#### Your assignment
State how many lines in the entries below contain the string "Filmop", giving only the number.

#### Entries from a dataset
=====
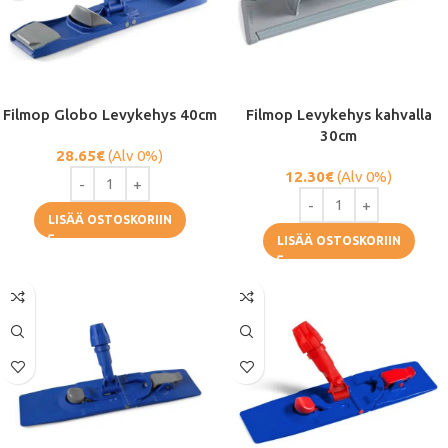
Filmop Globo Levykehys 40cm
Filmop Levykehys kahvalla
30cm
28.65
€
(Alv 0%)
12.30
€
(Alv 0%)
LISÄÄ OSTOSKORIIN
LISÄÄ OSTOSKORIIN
=====
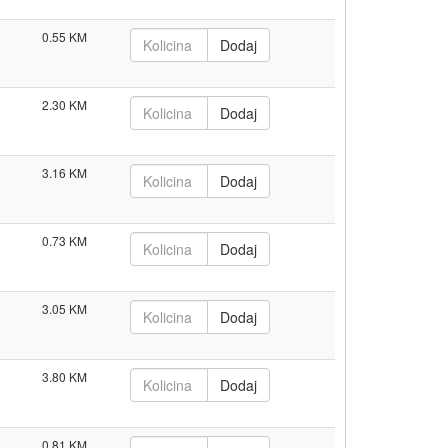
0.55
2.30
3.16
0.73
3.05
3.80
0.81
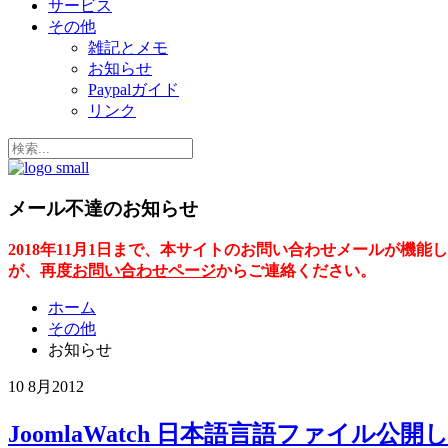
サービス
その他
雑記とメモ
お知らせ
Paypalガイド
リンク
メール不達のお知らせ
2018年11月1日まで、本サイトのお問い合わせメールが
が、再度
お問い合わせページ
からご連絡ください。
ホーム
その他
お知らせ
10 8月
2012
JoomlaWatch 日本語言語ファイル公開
=====
#### Answer space
2